What this task involves: Reproduce verbatim the lines below, from the first one through the line containing "través de la", including both ends.

'''

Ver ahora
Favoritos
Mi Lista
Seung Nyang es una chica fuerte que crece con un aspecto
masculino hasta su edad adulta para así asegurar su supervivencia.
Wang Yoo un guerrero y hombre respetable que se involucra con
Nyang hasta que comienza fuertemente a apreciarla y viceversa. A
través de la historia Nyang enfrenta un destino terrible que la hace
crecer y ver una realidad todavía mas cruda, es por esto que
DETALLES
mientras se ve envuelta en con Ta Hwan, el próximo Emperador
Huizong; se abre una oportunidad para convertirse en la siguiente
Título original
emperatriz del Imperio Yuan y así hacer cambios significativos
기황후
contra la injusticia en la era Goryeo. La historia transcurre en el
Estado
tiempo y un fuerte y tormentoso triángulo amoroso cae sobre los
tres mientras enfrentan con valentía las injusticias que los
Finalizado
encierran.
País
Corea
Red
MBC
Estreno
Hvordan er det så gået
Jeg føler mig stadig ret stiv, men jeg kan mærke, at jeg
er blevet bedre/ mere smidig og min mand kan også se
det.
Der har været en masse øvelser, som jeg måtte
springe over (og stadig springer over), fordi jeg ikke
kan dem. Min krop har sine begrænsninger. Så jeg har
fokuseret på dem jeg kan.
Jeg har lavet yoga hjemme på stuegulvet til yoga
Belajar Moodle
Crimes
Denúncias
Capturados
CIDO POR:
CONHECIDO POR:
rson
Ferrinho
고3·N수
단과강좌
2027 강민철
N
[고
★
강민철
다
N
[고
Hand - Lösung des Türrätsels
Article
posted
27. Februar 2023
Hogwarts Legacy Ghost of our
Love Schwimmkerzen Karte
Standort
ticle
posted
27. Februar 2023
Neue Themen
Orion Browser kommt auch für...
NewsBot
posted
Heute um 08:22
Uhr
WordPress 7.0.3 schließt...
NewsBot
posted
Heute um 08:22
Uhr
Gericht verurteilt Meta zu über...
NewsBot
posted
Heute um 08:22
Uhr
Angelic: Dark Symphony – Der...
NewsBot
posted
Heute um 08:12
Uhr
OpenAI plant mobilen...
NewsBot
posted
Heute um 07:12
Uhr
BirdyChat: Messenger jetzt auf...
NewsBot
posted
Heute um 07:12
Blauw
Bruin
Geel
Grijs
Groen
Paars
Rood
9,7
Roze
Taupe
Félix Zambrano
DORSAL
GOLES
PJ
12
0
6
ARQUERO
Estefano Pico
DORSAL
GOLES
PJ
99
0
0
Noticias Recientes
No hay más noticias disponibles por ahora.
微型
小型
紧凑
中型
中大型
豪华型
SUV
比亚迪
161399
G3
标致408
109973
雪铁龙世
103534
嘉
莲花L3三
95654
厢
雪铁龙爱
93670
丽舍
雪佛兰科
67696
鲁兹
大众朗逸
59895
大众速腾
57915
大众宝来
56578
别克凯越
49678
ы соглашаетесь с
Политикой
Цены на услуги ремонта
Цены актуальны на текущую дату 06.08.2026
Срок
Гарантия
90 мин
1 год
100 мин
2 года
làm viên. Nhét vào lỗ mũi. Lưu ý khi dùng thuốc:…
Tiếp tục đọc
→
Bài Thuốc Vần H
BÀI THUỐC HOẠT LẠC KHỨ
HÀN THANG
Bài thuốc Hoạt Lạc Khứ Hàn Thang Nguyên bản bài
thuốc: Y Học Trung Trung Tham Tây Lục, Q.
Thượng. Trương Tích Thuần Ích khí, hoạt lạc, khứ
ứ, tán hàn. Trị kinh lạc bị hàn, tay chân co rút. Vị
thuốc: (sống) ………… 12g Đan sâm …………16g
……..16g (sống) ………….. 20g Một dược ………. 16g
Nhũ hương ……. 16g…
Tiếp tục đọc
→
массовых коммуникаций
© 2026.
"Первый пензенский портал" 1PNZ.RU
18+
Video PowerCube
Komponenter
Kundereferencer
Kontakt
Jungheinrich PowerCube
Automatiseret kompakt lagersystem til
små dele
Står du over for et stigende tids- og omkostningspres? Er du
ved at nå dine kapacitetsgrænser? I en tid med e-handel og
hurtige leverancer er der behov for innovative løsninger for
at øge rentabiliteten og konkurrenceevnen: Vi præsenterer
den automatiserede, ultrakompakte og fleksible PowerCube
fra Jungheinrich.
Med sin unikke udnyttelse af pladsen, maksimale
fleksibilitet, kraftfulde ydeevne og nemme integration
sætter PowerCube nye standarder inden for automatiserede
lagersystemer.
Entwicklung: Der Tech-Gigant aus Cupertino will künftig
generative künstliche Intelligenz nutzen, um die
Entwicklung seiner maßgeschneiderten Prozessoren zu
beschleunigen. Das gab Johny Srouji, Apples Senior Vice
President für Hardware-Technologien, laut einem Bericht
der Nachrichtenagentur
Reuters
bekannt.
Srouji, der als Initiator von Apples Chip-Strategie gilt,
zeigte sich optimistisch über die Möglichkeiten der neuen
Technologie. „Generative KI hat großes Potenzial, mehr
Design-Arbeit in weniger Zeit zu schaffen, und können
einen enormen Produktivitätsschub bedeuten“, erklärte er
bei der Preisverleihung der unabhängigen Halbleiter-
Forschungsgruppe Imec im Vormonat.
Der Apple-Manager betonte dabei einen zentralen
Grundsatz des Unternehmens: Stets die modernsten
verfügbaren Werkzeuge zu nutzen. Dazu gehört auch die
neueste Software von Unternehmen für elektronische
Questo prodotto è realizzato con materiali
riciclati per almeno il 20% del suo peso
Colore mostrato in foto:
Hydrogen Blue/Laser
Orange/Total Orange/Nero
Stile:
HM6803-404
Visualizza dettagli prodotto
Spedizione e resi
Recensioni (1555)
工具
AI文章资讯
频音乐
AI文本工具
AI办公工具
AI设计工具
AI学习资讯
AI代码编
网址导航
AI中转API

'''

Answer to this task:
Ver ahora
Favoritos
Mi Lista
Seung Nyang es una chica fuerte que crece con un aspecto
masculino hasta su edad adulta para así asegurar su supervivencia.
Wang Yoo un guerrero y hombre respetable que se involucra con
Nyang hasta que comienza fuertemente a apreciarla y viceversa. A
través de la historia Nyang enfrenta un destino terrible que la hace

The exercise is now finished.